Maintenant, là, ce qui brille avec les micas de l’habit des toreros et dans les yeux des autres  c’est l’éclat métaphysique d’une absence cousue dans un rôle de composition bien crayonné. José Pedro Prados n’est pas tout à fait El Fundi. Sébastien ? Castella ? José ? Tomás ? Miguel Angel ? Perera ? Enrique ? Ponce ? Daniel ? Luque ? Non. Des syntagmes. Sébastien Castella, José Tomás, Miguel Angel Perera, Daniel Luque, Enrique Ponce, Juan Bautista. Comme sur les affiches et les programmes, comme dans cette façon de prendre, sans la regarder, avec une élégance nonchalante, l’épée qui va sceller un succès, un échec ou une faena de plus, comme dans cette façon de dire adieu au toro mort  en s’essuyant le visage et les mains avec des gestes de Ponce Pilate fatigué, si las et avec peut-être de la mort dans l’âme.
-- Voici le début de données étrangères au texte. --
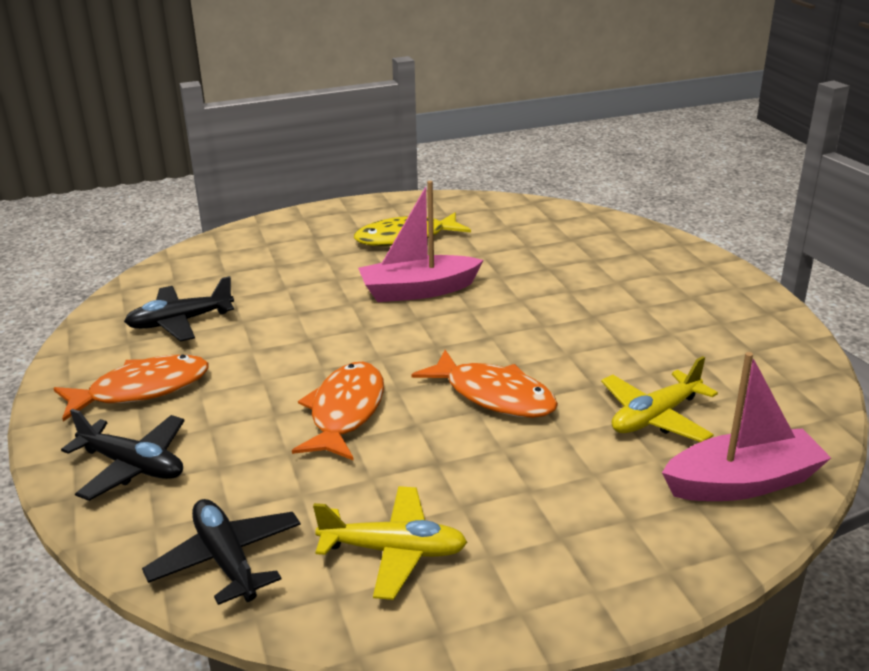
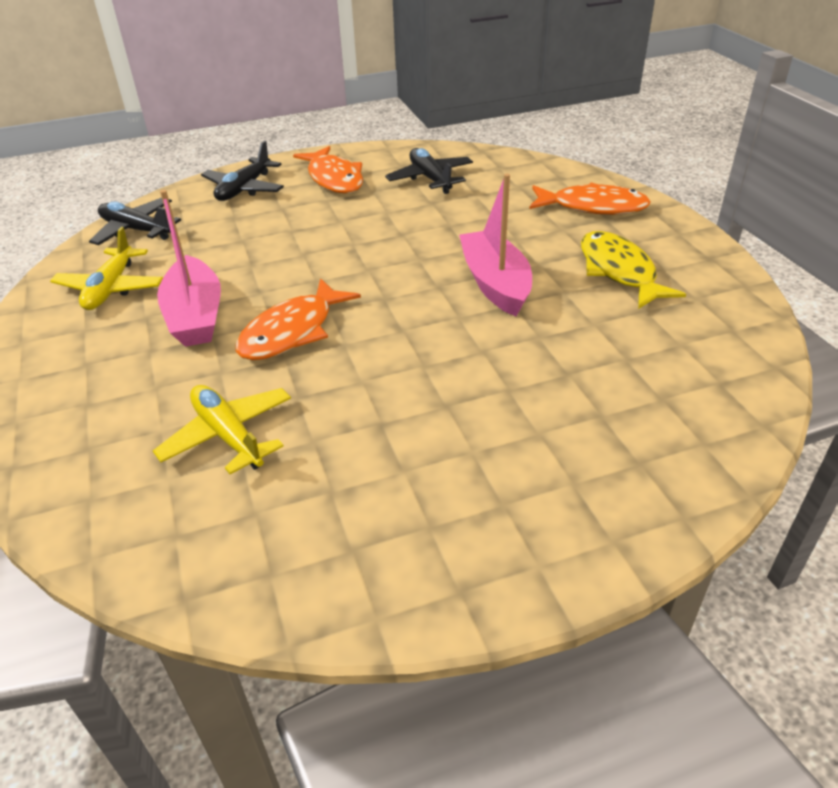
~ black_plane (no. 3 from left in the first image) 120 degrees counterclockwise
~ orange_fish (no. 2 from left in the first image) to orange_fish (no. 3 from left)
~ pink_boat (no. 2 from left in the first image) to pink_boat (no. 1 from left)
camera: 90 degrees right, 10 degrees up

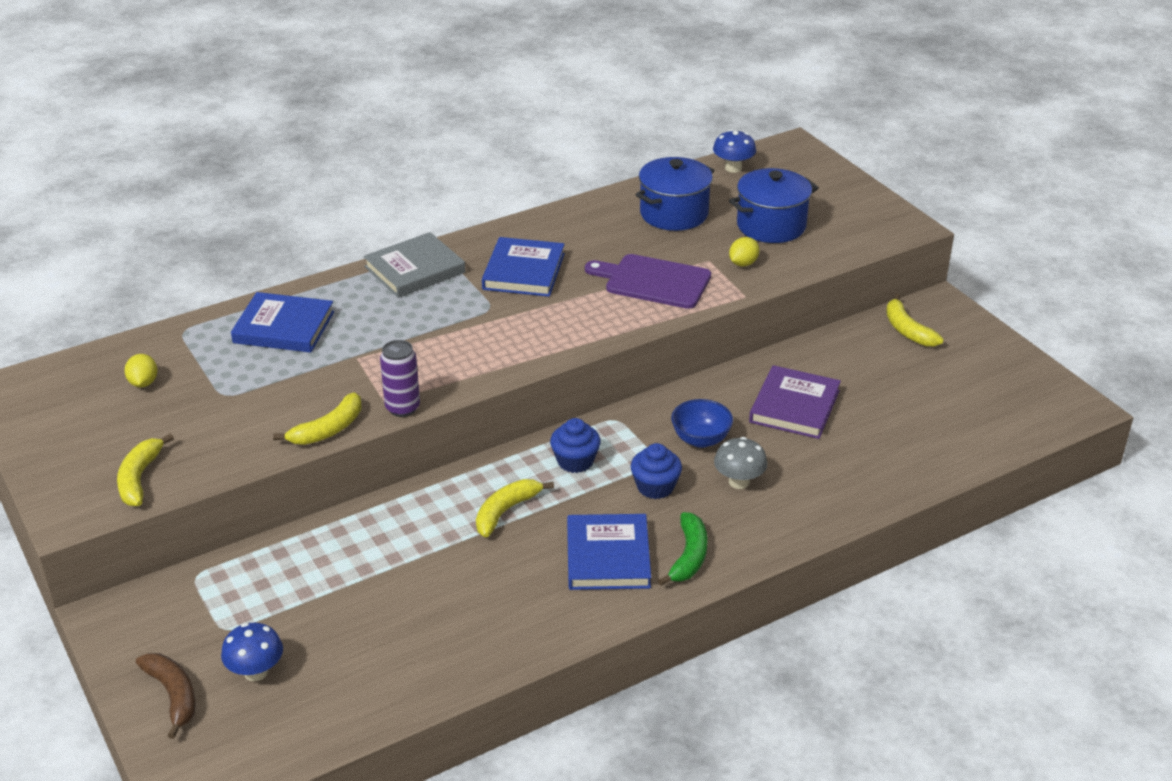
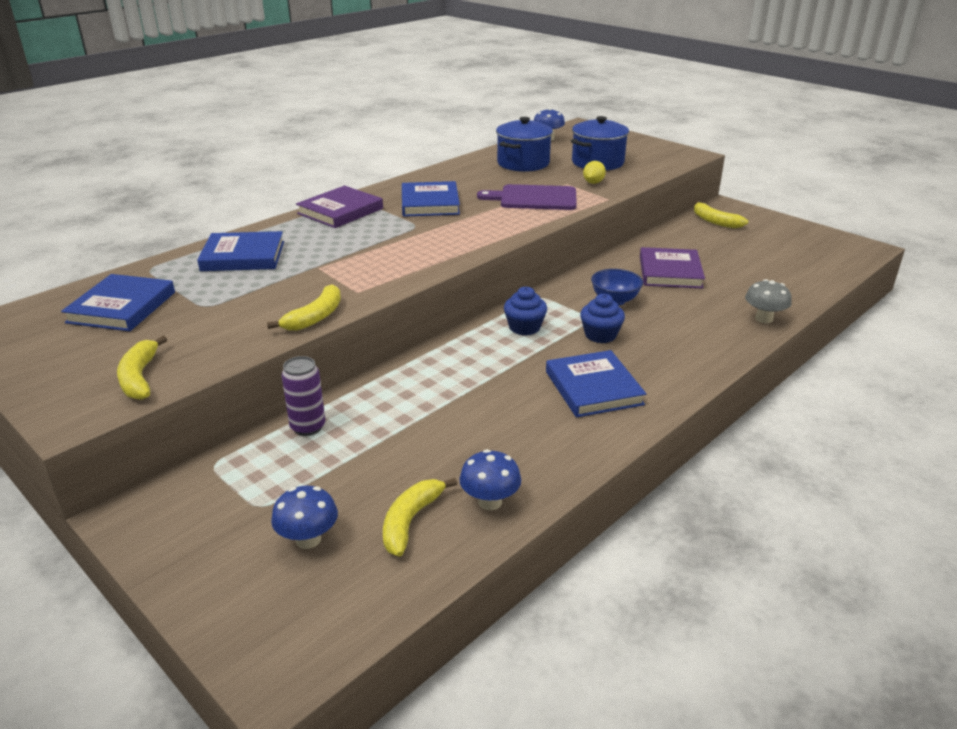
~ yellow_lemon (no. 1 from left) to blue_book (no. 1 from left)
- brown_banana
~ grey_book to purple_book (no. 1 from left)
~ purple_can
~ yellow_banana (no. 3 from left)
- green_banana
~ grey_mushroom
+ blue_mushroom (no. 2 from left)
camera: 15 degrees left, 5 degrees down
Comme El Juli s’enfonçant sa montera sur la tête comme si c’était ce rôle de composition, mais devenu à la longue si naturel, qu’il s’entrait, qu’il vissait, en forçant, dans sa tête avant de pénétrer en piste ; et de s’inscrire dans ce cadre strict, cruellement balisé par de la pierre, du bois, des montants en fer, des demi cercles, des rectangles, des prunelles  terriblement vigilantes, des sommations rigoureuses.
«Etre torero». Jusque dans les chiottes disaient Bienvenida, le «pape noir» à ses fils.